In terms of technology, there’ll be more options out there for scanners that are not as expensive as the ones we have today. That should help to accelerate the digitization of anatomic pathology by providing a lot of flexibility in terms of where these cases are signed out, how quickly they can be signed out, and the ability to integrate information.
Q: What advice do you have for pathologists in terms of preparing for these technologies?
A: Stay in touch with the specialty societies that are trying to prepare you. For this space, there are a lot of educational programs out there to understand not only what benefits this technology brings your practice, but also the risks so that laboratory directors can implement these technologies in ways that are very similar to the way laboratory tests might be implemented. These programs offer a step-by-step process that clarifies how to go about validating that these technologies are safe to use in your laboratory, that they’re efficacious, and that their performance remains consistent over time.
Q: How do you see AI and digital pathology changing going forward?

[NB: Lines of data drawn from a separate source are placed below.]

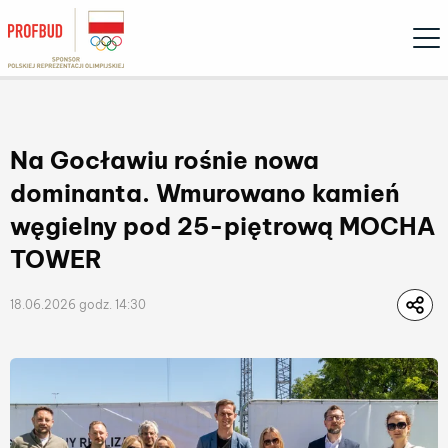
Ope
Na Gocławiu rośnie nowa
dominanta. Wmurowano kamień
węgielny pod 25-piętrową MOCHA
TOWER
18.06.2026 godz. 14:30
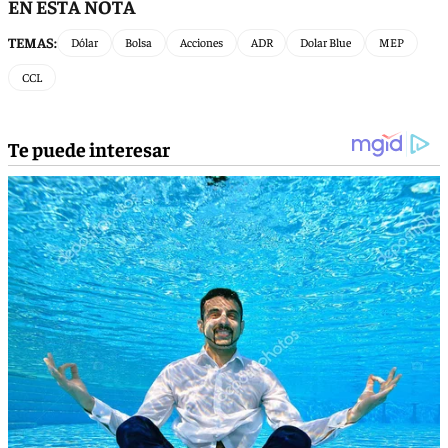
EN ESTA NOTA
TEMAS:
Dólar
Bolsa
Acciones
ADR
Dolar Blue
MEP
CCL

A: The FDA has drawn a line regarding AI, ML, and software as a medical device. They clearly see these technologies as potential patient safety issues. That’s probably not going to change and will slow things down, because they want to make sure there aren’t products in the market that are adversely affecting patient care. So, there’s no need to be concerned about a sudden onslaught of new products where a consumer is unable to decide, or is fraught with multiple perilous decisions that might impact care of their patients. There’s going to be an opportunity for the FDA to weigh in, but there’s also going to be opportunity for laboratory directors to say, “Hey, there’s a new technology out there that might save my practice time.” In the setting of financial constraints and reducing reimbursements, it might be very attractive to implement some of these technologies.
The lesson to be learned there is that you’ve got to be careful and really understand what you’re getting into. Make sure you’re aware of the risks, the challenges, and procedures you need to look at to make sure these technologies don’t have unforeseen unintended consequences. That’s the role that laboratory directors play before implementing any new instrument, technology, or test in their laboratory.
Q: Did you have anything more to add?
A: There are technologies being deployed that leverage laboratory data but that are not in the laboratory space, so it’s a little unclear who would monitor that. The Epic sepsis algorithm is a good example of that. It leverages some laboratory data that are predictors of a patient being septic and tries to predict which patients require intervention and hopefully get interventions earlier before they get too sick. The algorithm has been criticized heavily for not working very well.
But that hospital space is not regulated in the same way that the laboratory space is with CLIA. I don’t think that this is widely known or recognized. I do think that the FDA is probably now recognizing that, but they haven’t proposed anything that differentiates software as a medical device in the laboratory space versus not in the laboratory space. That’s something that might become clearer in the future.
It’s also unclear how the technology would be reimbursed. So, what is the incentive for laboratories to implement some of these newer technologies when all they do is cost more money at this point in time? There’s currently no revenue associated with using AI in the healthcare space. So, it’s unclear if the charge capture mechanisms for services rendered in healthcare will eventually accommodate the use of new technologies, particularly if those new technologies are proving to either be safer or more efficacious than traditional methods.